Work required — Quote the listing below word for word, keeping every line unchanged.

Input material —
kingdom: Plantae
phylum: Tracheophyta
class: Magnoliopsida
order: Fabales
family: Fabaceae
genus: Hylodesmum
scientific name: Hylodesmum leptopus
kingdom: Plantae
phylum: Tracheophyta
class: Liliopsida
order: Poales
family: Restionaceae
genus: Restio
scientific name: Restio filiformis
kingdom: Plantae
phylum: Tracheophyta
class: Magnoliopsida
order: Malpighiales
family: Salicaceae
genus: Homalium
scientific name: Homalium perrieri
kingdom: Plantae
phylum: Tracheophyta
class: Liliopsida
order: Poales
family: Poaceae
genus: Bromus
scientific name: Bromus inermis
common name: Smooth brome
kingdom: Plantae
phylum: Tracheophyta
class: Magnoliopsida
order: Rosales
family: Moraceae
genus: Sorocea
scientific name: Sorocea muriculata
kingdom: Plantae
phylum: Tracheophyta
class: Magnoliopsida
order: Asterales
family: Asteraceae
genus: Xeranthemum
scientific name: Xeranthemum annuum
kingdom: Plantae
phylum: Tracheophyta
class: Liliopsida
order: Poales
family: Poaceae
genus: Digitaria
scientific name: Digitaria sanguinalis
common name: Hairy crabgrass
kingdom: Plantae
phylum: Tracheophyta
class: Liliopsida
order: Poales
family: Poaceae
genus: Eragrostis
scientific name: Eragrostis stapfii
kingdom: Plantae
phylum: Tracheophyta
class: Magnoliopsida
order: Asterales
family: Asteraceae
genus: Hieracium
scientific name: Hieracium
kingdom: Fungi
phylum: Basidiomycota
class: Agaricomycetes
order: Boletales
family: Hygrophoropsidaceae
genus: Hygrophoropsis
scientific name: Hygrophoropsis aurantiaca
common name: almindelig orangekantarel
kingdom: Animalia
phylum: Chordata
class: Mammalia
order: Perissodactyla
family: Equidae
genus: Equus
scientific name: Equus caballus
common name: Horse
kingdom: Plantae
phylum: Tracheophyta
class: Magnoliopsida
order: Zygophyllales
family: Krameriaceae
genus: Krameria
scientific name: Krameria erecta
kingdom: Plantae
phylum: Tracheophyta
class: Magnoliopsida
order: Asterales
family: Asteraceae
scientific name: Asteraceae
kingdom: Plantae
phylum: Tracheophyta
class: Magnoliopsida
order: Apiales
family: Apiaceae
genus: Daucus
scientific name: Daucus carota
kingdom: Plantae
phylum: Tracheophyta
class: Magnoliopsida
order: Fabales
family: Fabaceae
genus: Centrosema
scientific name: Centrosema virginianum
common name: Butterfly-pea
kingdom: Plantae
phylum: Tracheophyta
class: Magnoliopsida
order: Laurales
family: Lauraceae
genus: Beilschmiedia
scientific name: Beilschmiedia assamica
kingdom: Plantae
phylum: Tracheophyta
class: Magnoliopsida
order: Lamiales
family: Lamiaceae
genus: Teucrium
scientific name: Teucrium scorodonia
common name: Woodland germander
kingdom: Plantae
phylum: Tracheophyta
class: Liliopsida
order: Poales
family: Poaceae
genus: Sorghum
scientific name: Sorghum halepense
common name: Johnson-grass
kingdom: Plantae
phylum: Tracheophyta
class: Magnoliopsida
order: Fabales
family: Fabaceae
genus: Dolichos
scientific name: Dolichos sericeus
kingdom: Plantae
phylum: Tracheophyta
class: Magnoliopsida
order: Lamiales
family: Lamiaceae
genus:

Final result —
kingdom: Plantae
phylum: Tracheophyta
class: Magnoliopsida
order: Fabales
family: Fabaceae
genus: Hylodesmum
scientific name: Hylodesmum leptopus
kingdom: Plantae
phylum: Tracheophyta
class: Liliopsida
order: Poales
family: Restionaceae
genus: Restio
scientific name: Restio filiformis
kingdom: Plantae
phylum: Tracheophyta
class: Magnoliopsida
order: Malpighiales
family: Salicaceae
genus: Homalium
scientific name: Homalium perrieri
kingdom: Plantae
phylum: Tracheophyta
class: Liliopsida
order: Poales
family: Poaceae
genus: Bromus
scientific name: Bromus inermis
common name: Smooth brome
kingdom: Plantae
phylum: Tracheophyta
class: Magnoliopsida
order: Rosales
family: Moraceae
genus: Sorocea
scientific name: Sorocea muriculata
kingdom: Plantae
phylum: Tracheophyta
class: Magnoliopsida
order: Asterales
family: Asteraceae
genus: Xeranthemum
scientific name: Xeranthemum annuum
kingdom: Plantae
phylum: Tracheophyta
class: Liliopsida
order: Poales
family: Poaceae
genus: Digitaria
scientific name: Digitaria sanguinalis
common name: Hairy crabgrass
kingdom: Plantae
phylum: Tracheophyta
class: Liliopsida
order: Poales
family: Poaceae
genus: Eragrostis
scientific name: Eragrostis stapfii
kingdom: Plantae
phylum: Tracheophyta
class: Magnoliopsida
order: Asterales
family: Asteraceae
genus: Hieracium
scientific name: Hieracium
kingdom: Fungi
phylum: Basidiomycota
class: Agaricomycetes
order: Boletales
family: Hygrophoropsidaceae
genus: Hygrophoropsis
scientific name: Hygrophoropsis aurantiaca
common name: almindelig orangekantarel
kingdom: Animalia
phylum: Chordata
class: Mammalia
order: Perissodactyla
family: Equidae
genus: Equus
scientific name: Equus caballus
common name: Horse
kingdom: Plantae
phylum: Tracheophyta
class: Magnoliopsida
order: Zygophyllales
family: Krameriaceae
genus: Krameria
scientific name: Krameria erecta
kingdom: Plantae
phylum: Tracheophyta
class: Magnoliopsida
order: Asterales
family: Asteraceae
scientific name: Asteraceae
kingdom: Plantae
phylum: Tracheophyta
class: Magnoliopsida
order: Apiales
family: Apiaceae
genus: Daucus
scientific name: Daucus carota
kingdom: Plantae
phylum: Tracheophyta
class: Magnoliopsida
order: Fabales
family: Fabaceae
genus: Centrosema
scientific name: Centrosema virginianum
common name: Butterfly-pea
kingdom: Plantae
phylum: Tracheophyta
class: Magnoliopsida
order: Laurales
family: Lauraceae
genus: Beilschmiedia
scientific name: Beilschmiedia assamica
kingdom: Plantae
phylum: Tracheophyta
class: Magnoliopsida
order: Lamiales
family: Lamiaceae
genus: Teucrium
scientific name: Teucrium scorodonia
common name: Woodland germander
kingdom: Plantae
phylum: Tracheophyta
class: Liliopsida
order: Poales
family: Poaceae
genus: Sorghum
scientific name: Sorghum halepense
common name: Johnson-grass
kingdom: Plantae
phylum: Tracheophyta
class: Magnoliopsida
order: Fabales
family: Fabaceae
genus: Dolichos
scientific name: Dolichos sericeus
kingdom: Plantae
phylum: Tracheophyta
class: Magnoliopsida
order: Lamiales
family: Lamiaceae
genus:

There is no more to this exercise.